Ben cumhurbaşkanı olsaydım, bu kadar zaman emekliye 22.000 lira vermek zorunda kaldığınız bu fakirlik girdabını oluşturmazdım. Milli geliri 2002’de $25.000’a taşıyacağım deyip, şimdi hesaplama tekniğini değiştirip $6.000-7.000 yukarıda çıksın diye, gelenle gidenle, mülteciyle, sığınmacıyla 95 milyon nüfusumuzu 85 milyona bölüp, hesaplama tekniğini değiştirip, doları baskılayıp $16.000-17.000’ı istatistikle çıkarıp mutlu olmazdım. Ben cumhurbaşkanı olsaydım, alım gücünden ölçebilen, yaşadığı şartlardan bereketi hissedebilen, hazinesi dolu olabilen, emeklisine en düşük emekli aylığı 16.800 lira değil, açlık sınırını 30.000 lira belirleyip, asgari ücretlisine 22.000 lira vermekten utanmayan bu siyasal iklime milleti düşürmezdim.

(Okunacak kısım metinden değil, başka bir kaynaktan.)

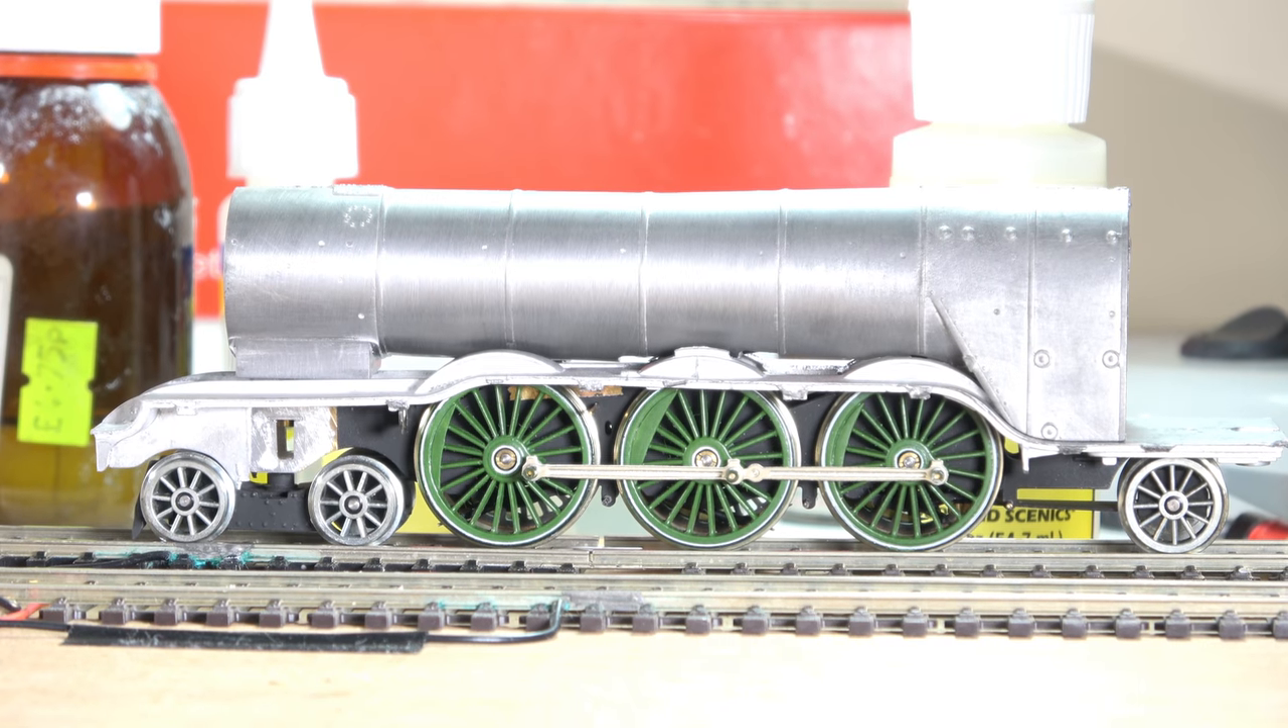I couldn't resist putting the body on and putting the bogey and the pony on as well.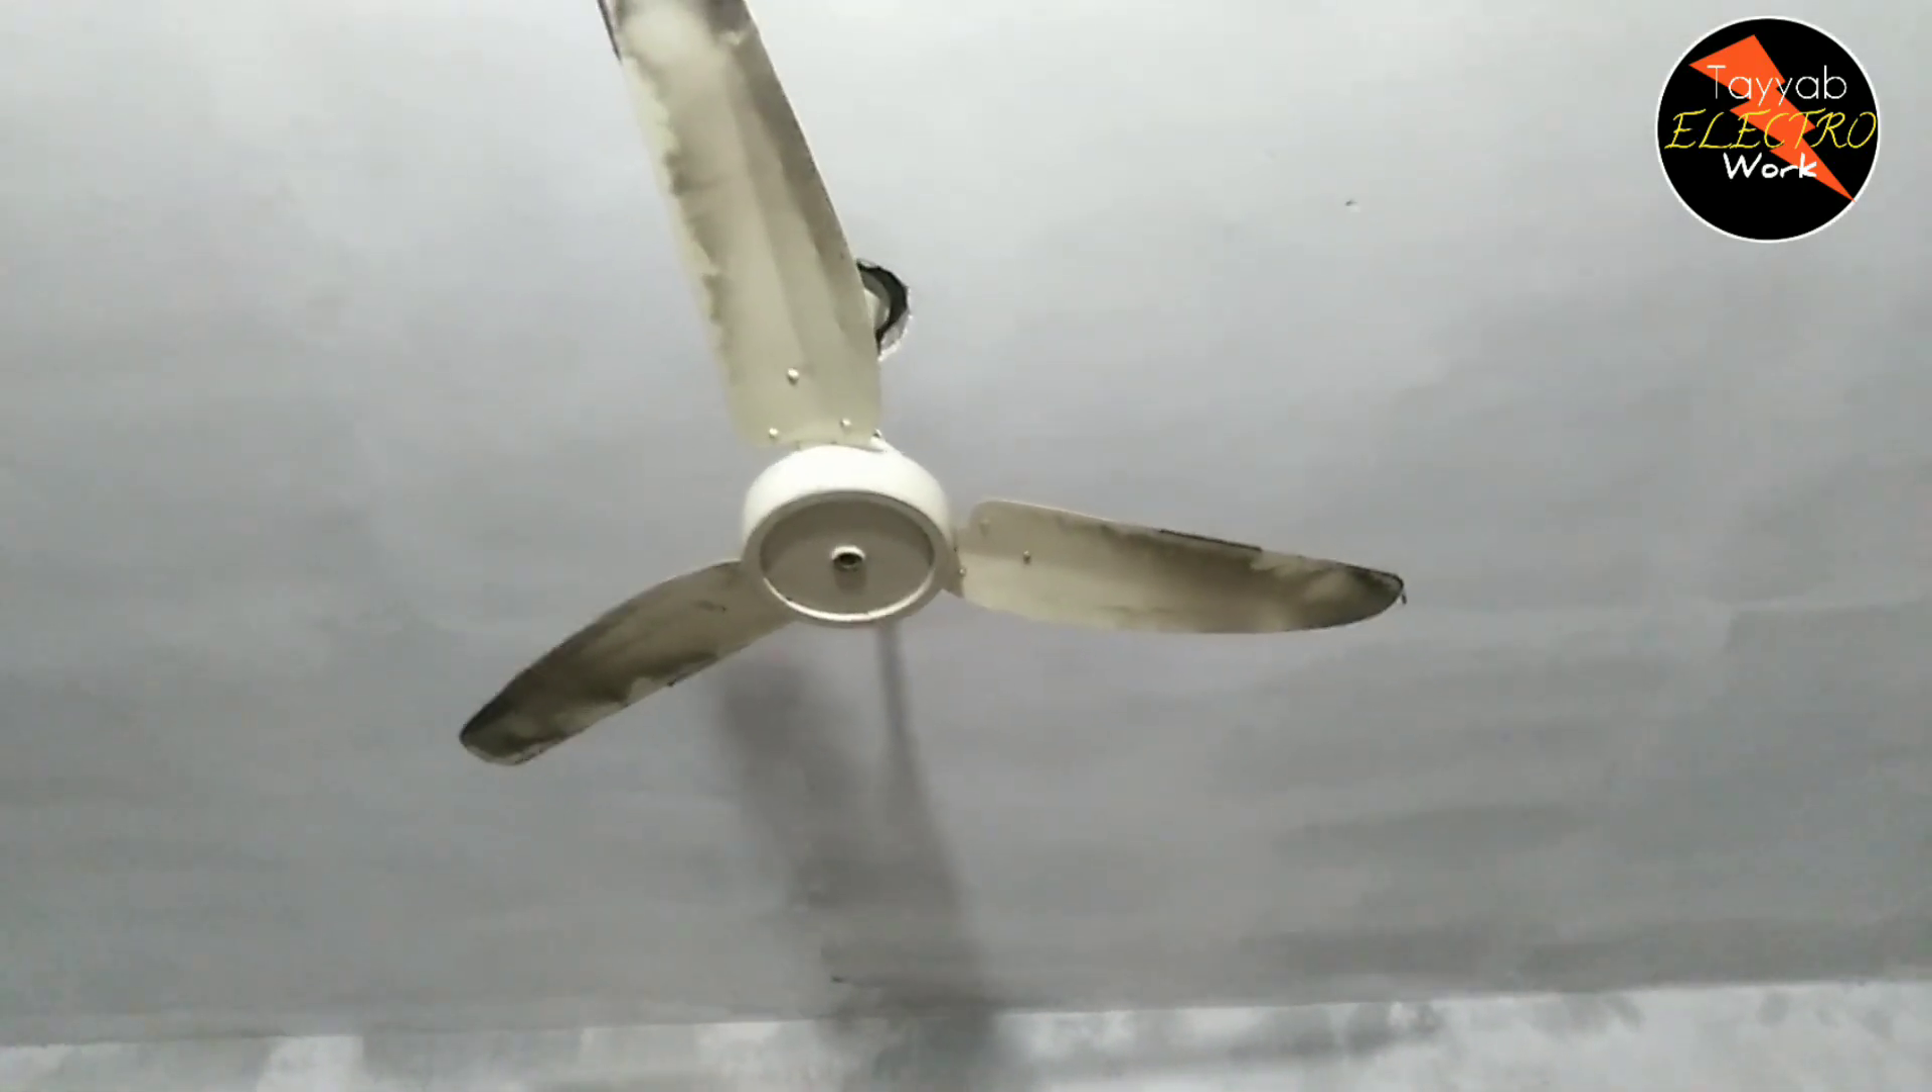یہ دیکھیں پنکھے کو میں نے لگا دیا چھت کے ساتھ۔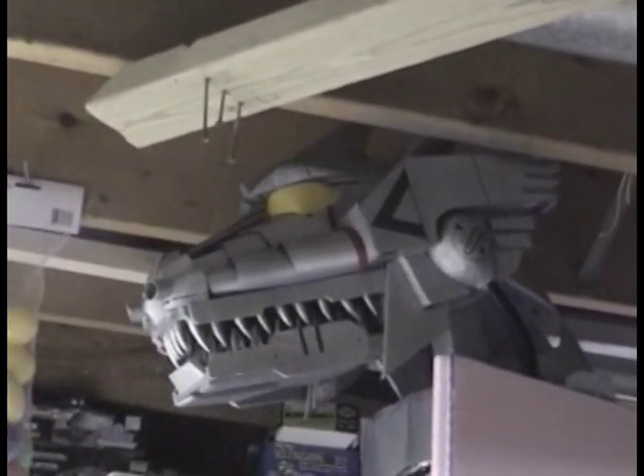Here's a shot of the head now in place with the war paint applied.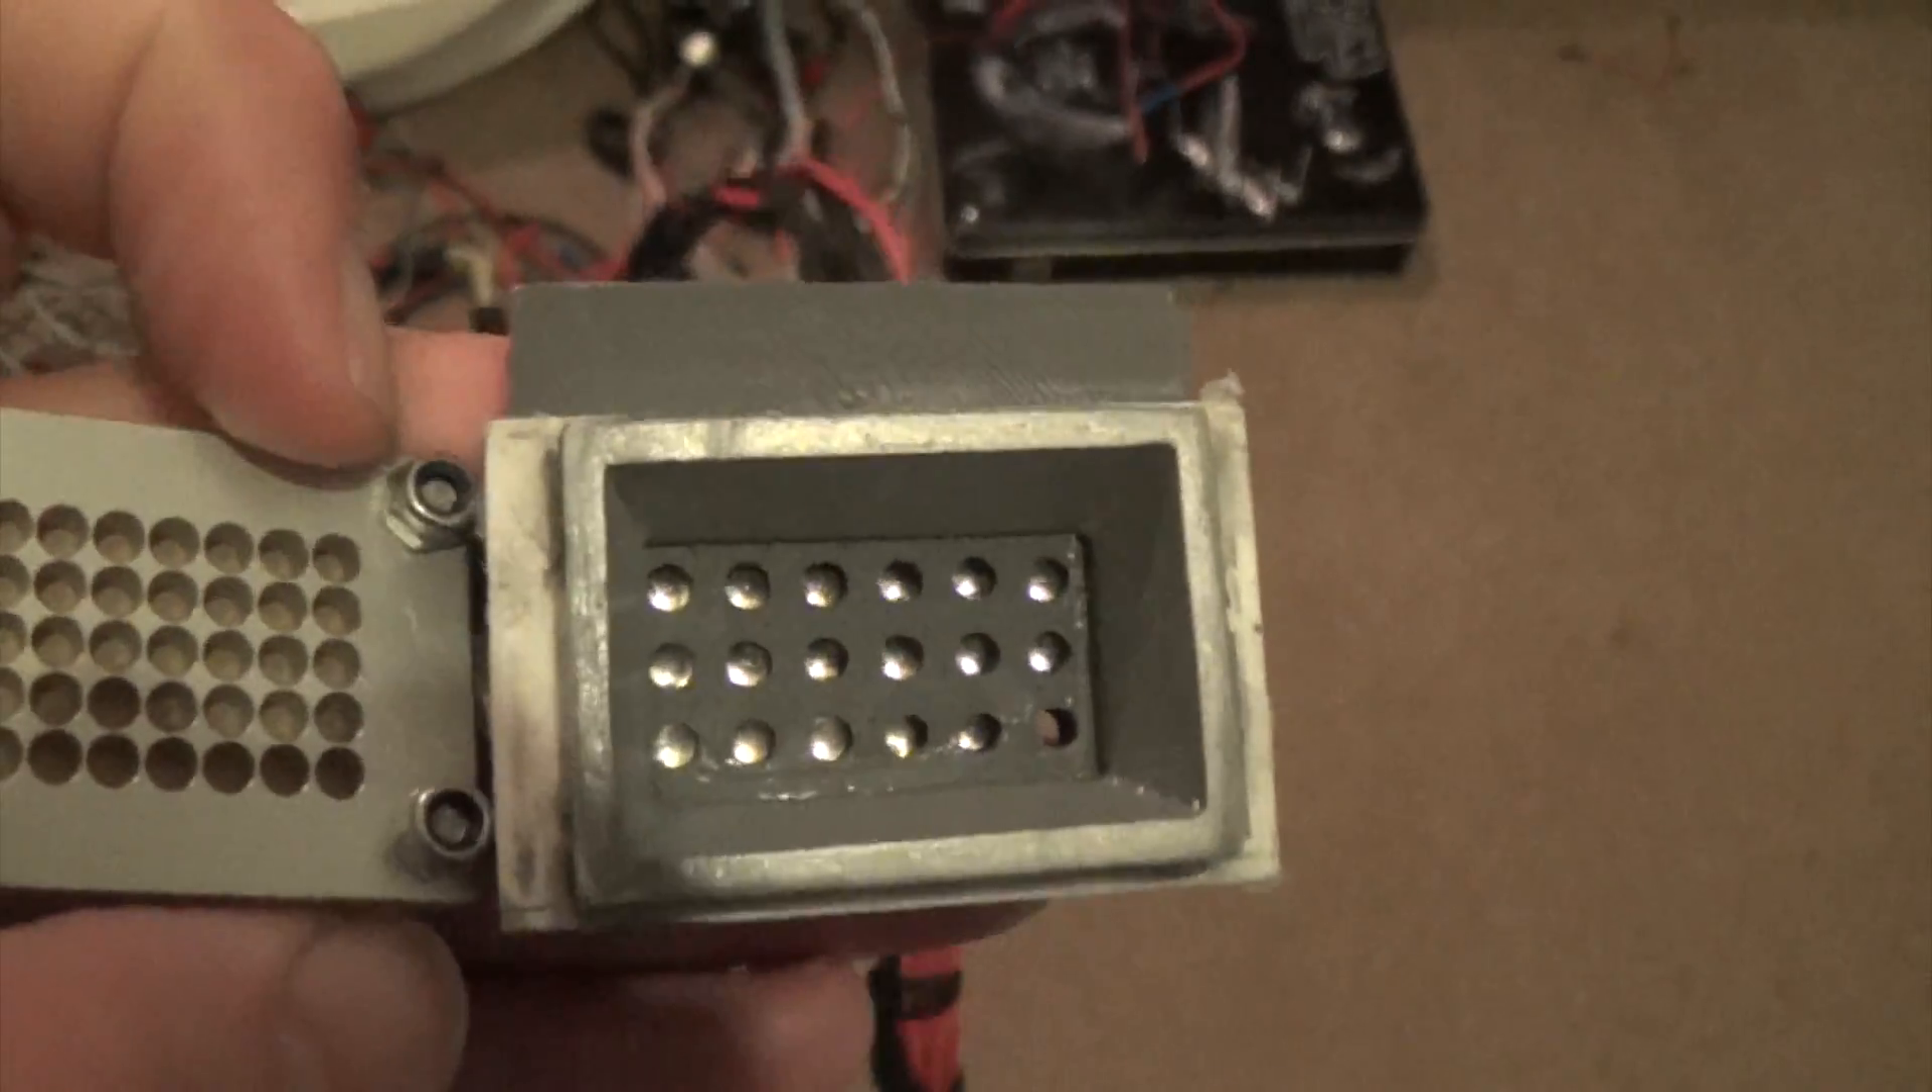But if you look at the ones that I did, I managed to get three rows of LEDs in there.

Bunları şunun için söylüyorum:

Biz şimdi siyasi irade koyuyoruz. Sanki en iyisini AK Parti yapabilirmiş gibi davranıyorlar. Sanki onlardan daha iyisi mümkün değilmiş gibi konuşuyorlar. Bayrak yarışıdır. Siz, sizden daha önce yapılanlara razı olmadınız, teslim aldınız. Biz sizden daha iyisini yapacağız diye, mukaddes bir emanet olarak memleketimizi sizden dualarla teslim alacağız."